6 de nov. de 2010

Cartas de presos são 24% dos habeas-corpus que entram no STF

Do Portal Terra


HERMANO FREITAS
Direto de São Paulo
Setente e três presos conseguiram o direito de ter analisados seus pedidos de liberdade na Justiça através de cartas enviadas diretamente ao Supremo Tribunal Federal (STF). Dos 2.132 pedidos de habeas-corpus protocolados na Central do Cidadão da corte de abril a setembro, 369 (24%) foram por documentos escritos por detentos de dentro de presídios.
De acordo com a coordenação da Central do Cidadão - que recebe, encaminha e responde as correspondências -, o número de cartas, em setembro, chegou a 3.531, uma média de 118 por dia, um crescimento de 87% na comparação com agosto.
O difícil acesso à Justiça estimularia o envio cada vez maior de cartas. Segundo Marcos Alegre, coordenador da central, a publicidade gerada por casos de grande repercussão envolvendo o STF, como o julgamento da lei da Ficha Limpa, aumentou o número de correspondências recebidas. Outra explicação é a dificuldade encontrada pelos presos de dar encaminhamento aos pedidos nas instâncias inferiores da Justiça e também nas Defensorias Públicas. "As Defensorias Públicas estão sobrecarregadas. É fácil concluir que um ou dois defensores para cuidar de até 2 mil execuções penais em um presídio é muito pouco", diz.

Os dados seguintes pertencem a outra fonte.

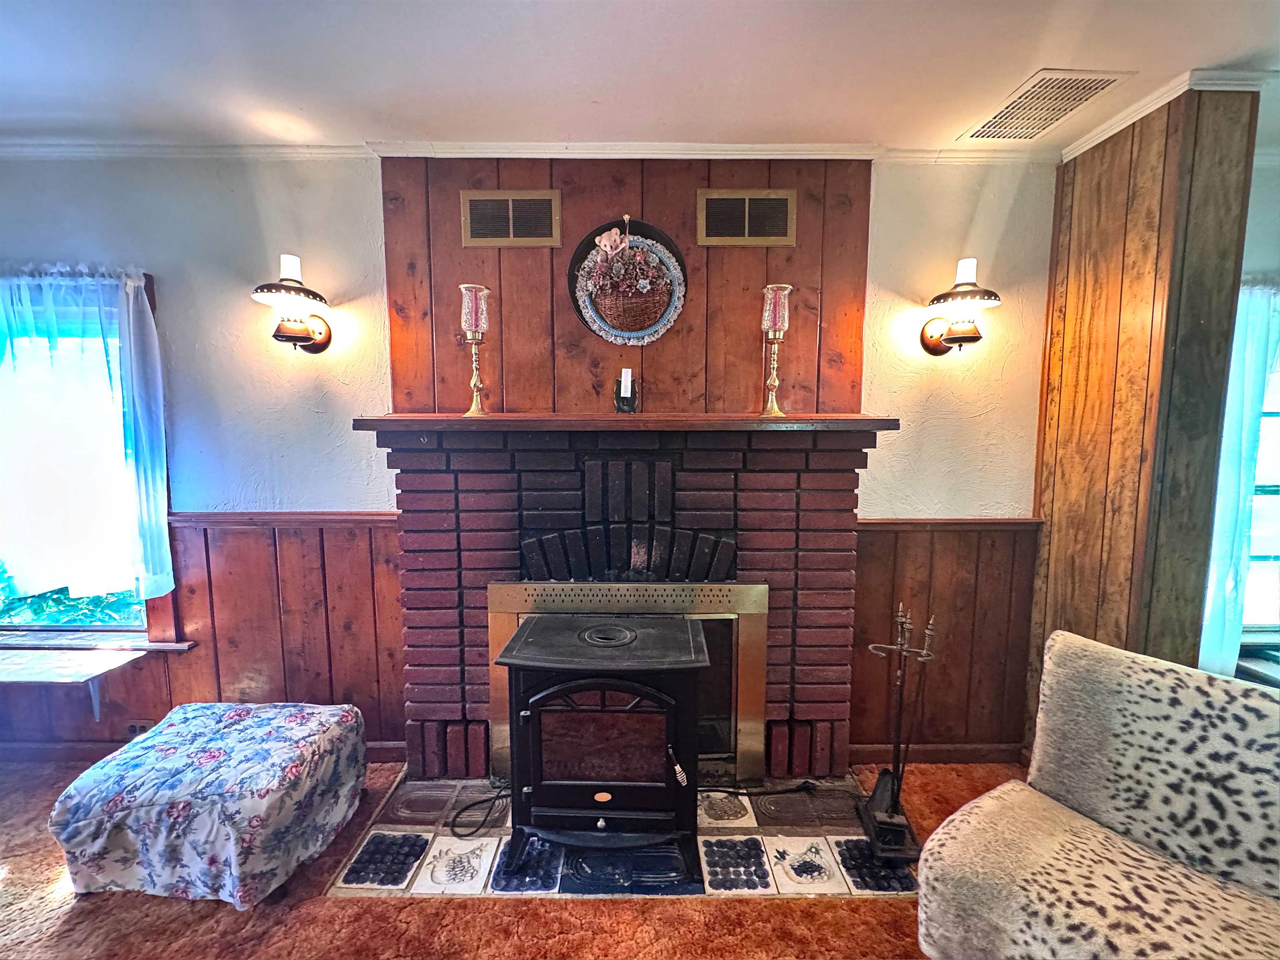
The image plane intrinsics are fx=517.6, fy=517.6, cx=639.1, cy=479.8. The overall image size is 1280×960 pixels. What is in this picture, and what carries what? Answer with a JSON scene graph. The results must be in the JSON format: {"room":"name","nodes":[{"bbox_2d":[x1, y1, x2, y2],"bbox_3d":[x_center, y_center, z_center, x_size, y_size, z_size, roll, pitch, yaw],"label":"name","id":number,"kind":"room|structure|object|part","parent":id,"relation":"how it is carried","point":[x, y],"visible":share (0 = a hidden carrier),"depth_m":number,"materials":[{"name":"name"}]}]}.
{"room":"living room","nodes":[
{"label":"living room","id":0,"kind":"room"},
{"bbox_2d":[0,757,1015,959],"bbox_3d":[-0.363,1.435,0.602,7.631,0.097,4.355,0,5,0],"label":"carpet floor","id":1,"kind":"structure","parent":0,"point":[17,883],"depth_m":1.56,"materials":[{"name":"brown carpet"}]},
{"bbox_2d":[47,699,369,907],"bbox_3d":[-1.422,1.071,1.807,0.720,0.384,0.593,0,5,0],"label":"ottoman","id":2,"kind":"object","parent":1,"relation":"on","point":[218,756],"visible":0.99,"depth_m":1.59,"materials":[{"name":"fabric"}]},
{"bbox_2d":[328,770,912,899],"bbox_3d":[-0.006,1.266,1.910,1.914,0.016,0.768,0,5,0],"label":"tile hearth","id":3,"kind":"object","parent":1,"relation":"on","point":[746,823],"visible":0.5,"depth_m":1.75,"materials":[{"name":"white tile"}]},
{"bbox_2d":[445,785,511,836],"bbox_3d":[-0.564,1.220,1.967,0.321,0.050,0.219,-2,6,-23],"label":"power cord","id":4,"kind":"object","parent":3,"relation":"on","point":[470,805],"visible":0.84,"depth_m":1.92,"materials":[{"name":"black plastic"}]},
{"bbox_2d":[496,610,710,881],"bbox_3d":[-0.111,0.886,1.812,0.640,0.746,0.557,0,5,0],"label":"wood stove","id":5,"kind":"object","parent":3,"relation":"on","point":[549,694],"visible":0.98,"depth_m":1.64,"materials":[{"name":"black"}]},
{"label":"door","id":6,"kind":"part","parent":5,"relation":"part of","materials":[{"name":"black metal"}]},
{"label":"handle","id":7,"kind":"part","parent":5,"relation":"part of","materials":[{"name":"metal"}]},
{"bbox_2d":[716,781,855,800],"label":"power cord","id":8,"kind":"object","parent":3,"relation":"on","point":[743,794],"visible":0.86,"depth_m":2.05,"materials":[{"name":"black plastic"}]},
{"bbox_2d":[859,602,936,864],"bbox_3d":[0.887,0.839,1.753,0.219,0.809,0.254,1,5,11],"label":"fireplace tool set","id":9,"kind":"object","parent":3,"relation":"on","point":[894,802],"visible":0.99,"depth_m":1.74,"materials":[{"name":"black metal"}]},
{"bbox_2d":[914,630,1279,959],"bbox_3d":[1.240,0.911,0.995,0.850,0.869,1.046,-4,7,-38],"label":"armchair","id":10,"kind":"object","parent":1,"relation":"on","point":[1000,788],"visible":1,"depth_m":1.18,"materials":[{"name":"fabric"}]},
{"bbox_2d":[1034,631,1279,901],"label":"chair backrest","id":11,"kind":"object","parent":10,"relation":"on","point":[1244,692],"visible":0.93,"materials":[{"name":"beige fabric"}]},
{"bbox_2d":[0,155,1051,768],"bbox_3d":[-0.828,-0.058,2.235,6.177,2.588,0.175,0,5,0],"label":"back wall","id":12,"kind":"structure","parent":0,"point":[163,267],"depth_m":2.17,"materials":[{"name":"white paint"}]},
{"bbox_2d":[0,265,179,644],"bbox_3d":[-2.590,-0.062,2.227,1.219,1.611,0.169,0,5,0],"label":"window","id":13,"kind":"structure","parent":12,"relation":"in","point":[149,288],"depth_m":2.23,"materials":[{"name":"clear glass"}]},
{"bbox_2d":[0,265,173,606],"bbox_3d":[-2.497,-0.163,2.100,1.081,1.343,0.091,0,5,0],"label":"curtain","id":14,"kind":"object","parent":13,"relation":"hanging from","point":[133,283],"visible":0.98,"depth_m":2.09,"materials":[{"name":"white fabric"}]},
{"bbox_2d":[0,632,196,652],"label":"window sill","id":15,"kind":"structure","parent":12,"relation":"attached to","point":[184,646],"depth_m":2.22,"materials":[{"name":"brown wood"}]},
{"bbox_2d":[0,735,404,761],"bbox_3d":[-2.427,1.198,2.241,2.385,0.088,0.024,0,5,0],"label":"baseboard","id":16,"kind":"structure","parent":12,"relation":"attached to","point":[46,751],"depth_m":2.25,"materials":[{"name":"brown wood"}]},
{"bbox_2d":[0,516,406,750],"bbox_3d":[-2.533,0.717,2.213,3.110,1.013,0.024,0,5,0],"label":"wood wainscoting","id":17,"kind":"structure","parent":12,"relation":"attached to","point":[327,560],"depth_m":2.23,"materials":[{"name":"brown wood"}]},
{"bbox_2d":[0,646,148,719],"bbox_3d":[-2.610,0.887,2.150,0.971,0.259,0.269,0,5,0],"label":"wall shelf","id":18,"kind":"object","parent":17,"relation":"attached to","point":[38,678],"visible":0.99,"depth_m":2.13,"materials":[{"name":"white"}]},
{"bbox_2d":[125,720,153,737],"bbox_3d":[-2.190,1.098,2.268,0.117,0.078,0.010,0,5,0],"label":"wall socket","id":19,"kind":"object","parent":17,"relation":"attached to","point":[141,726],"visible":0.46,"depth_m":2.26,"materials":[{"name":"metal"}]},
{"bbox_2d":[251,253,333,353],"bbox_3d":[-1.352,-0.673,2.018,0.230,0.365,0.294,0,5,0],"label":"wall sconce","id":20,"kind":"object","parent":12,"relation":"attached to","point":[295,281],"visible":0.99,"depth_m":1.98,"materials":[{"name":"brown metal"}]},
{"bbox_2d":[0,137,1058,164],"bbox_3d":[-0.975,-1.298,2.044,5.438,0.050,0.101,0,5,0],"label":"crown molding","id":21,"kind":"structure","parent":12,"relation":"attached to","point":[549,149],"depth_m":2.05,"materials":[{"name":"white paint"}]},
{"bbox_2d":[377,150,873,419],"bbox_3d":[-0.060,-0.795,2.103,1.721,1.066,0.037,0,5,0],"label":"wood panel","id":22,"kind":"object","parent":12,"relation":"attached to","point":[507,393],"visible":0.71,"depth_m":2.10,"materials":[{"name":"brown wood"}]},
{"bbox_2d":[460,189,561,245],"bbox_3d":[-0.514,-1.048,2.078,0.373,0.206,0.018,0,5,0],"label":"left vent","id":23,"kind":"object","parent":22,"relation":"attached to","point":[510,205],"visible":0.99,"depth_m":2.08,"materials":[{"name":"metal"}]},
{"bbox_2d":[567,216,687,346],"bbox_3d":[-0.045,-0.802,2.077,0.495,0.536,0.092,0,5,0],"label":"wall decoration","id":24,"kind":"object","parent":22,"relation":"attached to","point":[586,310],"visible":1,"depth_m":2.08,"materials":[{"name":"brown wicker"}]},
{"bbox_2d":[695,188,795,245],"bbox_3d":[0.425,-1.051,2.078,0.373,0.210,0.016,0,5,0],"label":"wall vent","id":25,"kind":"object","parent":22,"relation":"attached to","point":[746,229],"visible":0.99,"depth_m":2.08,"materials":[{"name":"metal"}]},
{"bbox_2d":[379,423,879,779],"bbox_3d":[-0.068,0.523,2.136,1.960,1.451,0.436,0,5,0],"label":"brick fireplace","id":26,"kind":"object","parent":12,"relation":"attached to","point":[783,493],"visible":0.81,"depth_m":2.06,"materials":[{"name":"red brick"}]},
{"bbox_2d":[350,412,899,432],"bbox_3d":[-0.020,-0.212,1.979,2.008,0.044,0.350,0,5,0],"label":"mantel shelf","id":27,"kind":"object","parent":26,"relation":"attached to","point":[764,420],"visible":0.95,"depth_m":1.86,"materials":[{"name":"brown wood"}]},
{"bbox_2d":[459,283,491,416],"bbox_3d":[-0.639,-0.496,2.019,0.119,0.496,0.120,0,5,0],"label":"candle holder","id":28,"kind":"object","parent":27,"relation":"on","point":[475,307],"visible":0.99,"depth_m":1.99,"materials":[{"name":"metal"}]},
{"bbox_2d":[612,369,638,413],"bbox_3d":[-0.054,-0.347,2.041,0.091,0.171,0.092,0,5,0],"label":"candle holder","id":29,"kind":"object","parent":27,"relation":"on","point":[631,401],"visible":0.99,"depth_m":2.02,"materials":[{"name":"black"}]},
{"bbox_2d":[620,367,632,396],"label":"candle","id":30,"kind":"object","parent":29,"relation":"in","point":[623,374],"visible":0.96,"depth_m":2.05,"materials":[{"name":"white wax"}]},
{"bbox_2d":[760,282,793,416],"bbox_3d":[0.524,-0.494,1.999,0.118,0.494,0.118,0,5,0],"label":"candle holder","id":31,"kind":"object","parent":27,"relation":"on","point":[775,321],"visible":0.99,"depth_m":1.97,"materials":[{"name":"gold metal"}]},
{"bbox_2d":[487,577,769,784],"bbox_3d":[-0.046,0.809,2.072,1.153,0.838,0.071,0,5,0],"label":"fireplace insert","id":32,"kind":"object","parent":26,"relation":"in","point":[499,692],"visible":0.69,"depth_m":2.05,"materials":[{"name":"metal"}]},
{"bbox_2d":[846,742,1025,763],"bbox_3d":[1.334,1.206,2.279,0.931,0.083,0.016,0,5,0],"label":"baseboard","id":33,"kind":"structure","parent":12,"relation":"attached to","point":[955,753],"depth_m":2.28,"materials":[{"name":"brown wood"}]},
{"bbox_2d":[850,516,1039,754],"bbox_3d":[1.301,0.710,2.240,0.868,1.023,0.028,0,5,0],"label":"wood wainscoting","id":34,"kind":"structure","parent":12,"relation":"attached to","point":[878,544],"depth_m":2.24,"materials":[{"name":"brown wood"}]},
{"bbox_2d":[920,256,1001,356],"bbox_3d":[1.254,-0.664,2.022,0.237,0.364,0.267,0,5,0],"label":"wall sconce","id":35,"kind":"object","parent":12,"relation":"attached to","point":[963,340],"visible":0.99,"depth_m":1.98,"materials":[{"name":"metal"}]},
{"bbox_2d":[0,0,1279,153],"bbox_3d":[-0.113,-1.182,0.078,7.828,0.112,4.775,0,5,0],"label":"ceiling","id":36,"kind":"structure","parent":0,"point":[947,122],"depth_m":1.58,"materials":[{"name":"white paint"}]},
{"bbox_2d":[960,68,1133,140],"bbox_3d":[1.377,-1.274,1.774,0.289,0.011,0.373,0,5,0],"label":"ceiling vent","id":37,"kind":"object","parent":36,"relation":"attached to","point":[1011,111],"visible":1,"depth_m":1.74,"materials":[{"name":"white metal"}]},
{"bbox_2d":[1027,82,1261,752],"bbox_3d":[1.777,-0.002,1.937,0.248,2.549,0.613,0,5,0],"label":"wood paneled wall","id":38,"kind":"structure","parent":0,"point":[1085,283],"depth_m":1.79,"materials":[{"name":"brown wood"}]},
{"bbox_2d":[1061,67,1274,160],"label":"crown molding","id":39,"kind":"structure","parent":38,"relation":"attached to","point":[1133,119],"depth_m":1.70,"materials":[{"name":"white paint"}]},
{"bbox_2d":[1199,122,1279,686],"bbox_3d":[2.942,-0.034,2.123,2.318,2.607,0.187,0,5,0],"label":"right wall","id":40,"kind":"structure","parent":0,"point":[1265,211],"depth_m":2.03,"materials":[{"name":"paint"}]},
{"bbox_2d":[1198,279,1279,676],"bbox_3d":[2.680,0.001,2.054,1.083,1.580,0.089,0,5,0],"label":"curtain","id":41,"kind":"object","parent":40,"relation":"attached to","point":[1249,385],"visible":0.56,"depth_m":2.04,"materials":[{"name":"fabric"}]},
{"bbox_2d":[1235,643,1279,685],"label":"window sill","id":42,"kind":"structure","parent":40,"relation":"attached to","point":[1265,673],"depth_m":2.09,"materials":[{"name":"white"}]},
{"bbox_2d":[1236,283,1279,639],"bbox_3d":[2.836,-0.035,2.195,1.283,1.430,0.135,0,5,0],"label":"window","id":43,"kind":"structure","parent":40,"relation":"in","point":[1268,498],"depth_m":2.21,"materials":[{"name":"white"}]},
{"label":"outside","id":44,"kind":"structure","parent":0,"visible":0},
{"label":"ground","id":45,"kind":"structure","parent":44,"visible":0},
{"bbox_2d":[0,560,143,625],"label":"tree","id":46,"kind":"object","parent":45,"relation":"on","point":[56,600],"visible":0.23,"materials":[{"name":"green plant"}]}
]}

Entre abril e setembro, a corte recebeu 11.246 relatos, como manifestações, consultas e reclamações. Mais da metade delas (59%), são cartas e vêm das cadeias, principalmente pedindo a progressão de regime para o semiaberto, a soltura por conclusão da pena e também assistência jurídica. A maior parte das correspondências são originárias do estado de São Paulo (41%).
O STF faz a triagem e, caso o pedido seja pertinente e tenha sido dirigido à instância correta, é protocolado no STF. Decisões para outras instâncias são encaminhadas ao Fórum cabível. Todas as cartas são respondidas, de acordo com o STF. O serviço funciona desde abril de 2008, mas foi neste ano que a procura mais cresceu.
Preso teria escrito 3 mil cartas
Condenado a cumprir pena em uma colônia do interior de São Paulo por sonegar impostos - o mesmo crime do qual são acusados o banqueiro Daniel Dantas e a dona da butique Daslu Eliane Tranchesi - o administrador de empresas Luiz Tomaz Dionísio, 58 anos, viu no exercício de redigir cartas ao STF para os companheiros de prisão uma forma de passar o tempo. De janeiro de 2009 até agosto de 2010, calcula ter escrito 3 mil cartas e desafia quem duvida a consultar seu nome nos pedidos protocolados. Em troca do serviço, ganhou presentes como maços de cigarro e sabonetes. Tudo espontâneo, garante.
"Tenho certeza de que redigir as cartas me ajudou a progredir e sair logo da colônia", diz. Sobre o período em que esteve preso, segundo ele, um tempo mais alto do que devia ficar recluso, avalia como uma "boa experiência".
Cartas contam sobre a esperança do recomeço. 
"Parte da sociedade nos julga, achando que se está preso é porque é bandido e não pode conviver com a sociedade. Mas eu te digo com toda a convicção: aqui estão, entre nós, muitas pessoas boas que, infelizmente por algum motivo, vieram parar atrás das grades. Sim, talvez seja por alguma infração perante a lei. Mas não cabe a elas o direito de uma oportunidade?", questiona um presidiário no trecho de uma carta.
"O grande medo que atormenta todos os sentenciados não é o tempo de pena a cumprir, não são as dificuldades que irá encontrar na cadeia, que não são poucas, pois sabemos que estamos pagando o preço de nossos erros. Mas o verdadeiro medo do presidiário está no seu retorno para a sociedade que quase sempre tem preconceito e fecha todas as portas, e quase sempre todos não conseguem resistir a tanta indiferença, e acabam delinquindo novamente, por falta de opção", diz outro preso em outra correspondência.
"Excelentíssimo senhor Gilmar Mendes,
Eu venho por meio desta te agradecer, pois estava preso há quase um ano e se não fosse o senhor, eu acho que estaria até hoje! (...) Eu nunca vou esquecer a ajuda que o senhor me deu." Assim começa uma das cartas dirigida ao então presidente do órgão. O detento obteve um habeas-corpus recorrendo à Central do Cidadão.